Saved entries
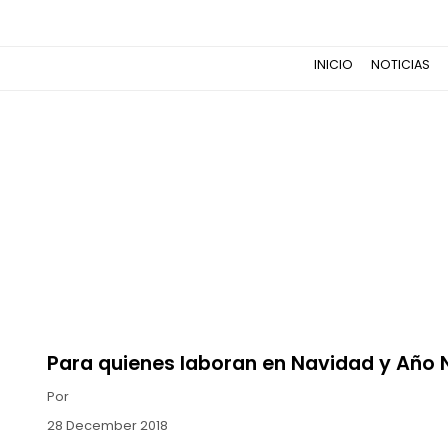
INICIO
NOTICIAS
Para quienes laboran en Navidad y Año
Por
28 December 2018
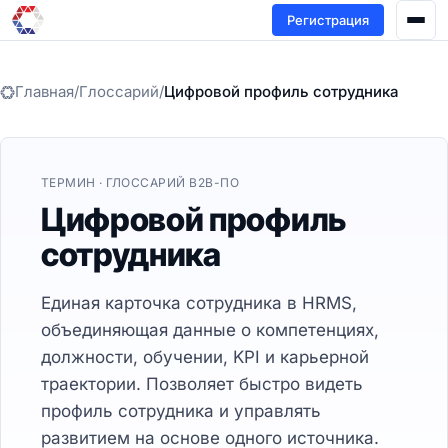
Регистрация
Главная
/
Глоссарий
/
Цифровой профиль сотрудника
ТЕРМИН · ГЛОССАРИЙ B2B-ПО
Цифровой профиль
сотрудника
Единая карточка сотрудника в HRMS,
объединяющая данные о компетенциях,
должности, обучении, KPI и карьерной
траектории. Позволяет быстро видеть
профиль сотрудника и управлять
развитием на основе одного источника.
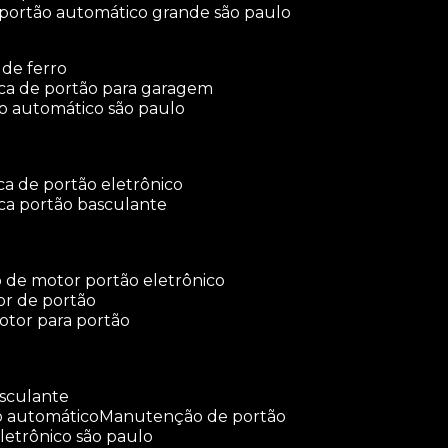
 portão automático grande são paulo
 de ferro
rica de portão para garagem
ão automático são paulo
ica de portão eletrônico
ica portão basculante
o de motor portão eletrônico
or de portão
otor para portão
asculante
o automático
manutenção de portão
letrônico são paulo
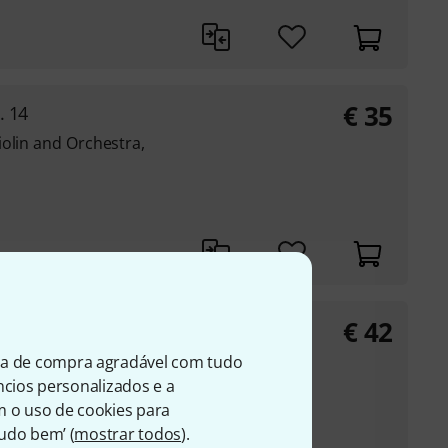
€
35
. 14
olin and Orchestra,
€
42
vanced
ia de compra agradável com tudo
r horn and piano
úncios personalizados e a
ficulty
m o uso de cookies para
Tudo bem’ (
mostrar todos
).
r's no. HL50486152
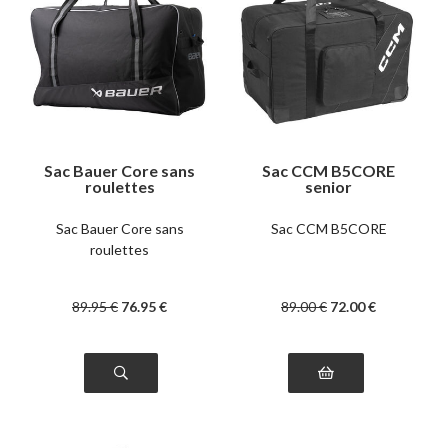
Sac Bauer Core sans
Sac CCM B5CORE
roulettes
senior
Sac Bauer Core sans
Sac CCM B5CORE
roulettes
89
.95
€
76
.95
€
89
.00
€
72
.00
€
==
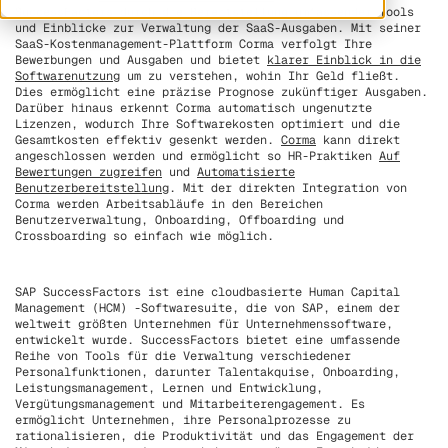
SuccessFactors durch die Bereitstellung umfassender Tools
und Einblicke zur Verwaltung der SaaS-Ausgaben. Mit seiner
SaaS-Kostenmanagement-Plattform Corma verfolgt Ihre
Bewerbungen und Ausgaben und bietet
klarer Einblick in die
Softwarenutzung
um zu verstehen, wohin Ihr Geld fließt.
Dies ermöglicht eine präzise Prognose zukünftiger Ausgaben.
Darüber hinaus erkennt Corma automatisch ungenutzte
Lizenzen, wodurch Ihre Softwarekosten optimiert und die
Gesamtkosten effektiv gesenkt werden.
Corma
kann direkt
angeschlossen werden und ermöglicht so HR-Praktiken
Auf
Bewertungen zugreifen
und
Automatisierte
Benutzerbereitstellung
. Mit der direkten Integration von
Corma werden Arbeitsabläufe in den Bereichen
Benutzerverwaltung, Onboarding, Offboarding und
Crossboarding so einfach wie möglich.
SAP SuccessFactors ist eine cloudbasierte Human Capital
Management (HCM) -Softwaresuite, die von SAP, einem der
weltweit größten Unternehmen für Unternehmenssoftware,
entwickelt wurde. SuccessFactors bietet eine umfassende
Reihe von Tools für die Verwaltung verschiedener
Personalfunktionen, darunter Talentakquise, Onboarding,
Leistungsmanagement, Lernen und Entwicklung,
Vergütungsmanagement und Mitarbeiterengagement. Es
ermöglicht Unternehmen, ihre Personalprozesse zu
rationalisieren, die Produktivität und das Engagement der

What to do: Extract from the records above the lines from the one containing "entwickelt wurde. SuccessFactors" to the one containing "rationalisieren, die Produktivität", both lines included, exactly as they appear and with nothing else.

Exercise solution:
entwickelt wurde. SuccessFactors bietet eine umfassende
Reihe von Tools für die Verwaltung verschiedener
Personalfunktionen, darunter Talentakquise, Onboarding,
Leistungsmanagement, Lernen und Entwicklung,
Vergütungsmanagement und Mitarbeiterengagement. Es
ermöglicht Unternehmen, ihre Personalprozesse zu
rationalisieren, die Produktivität und das Engagement der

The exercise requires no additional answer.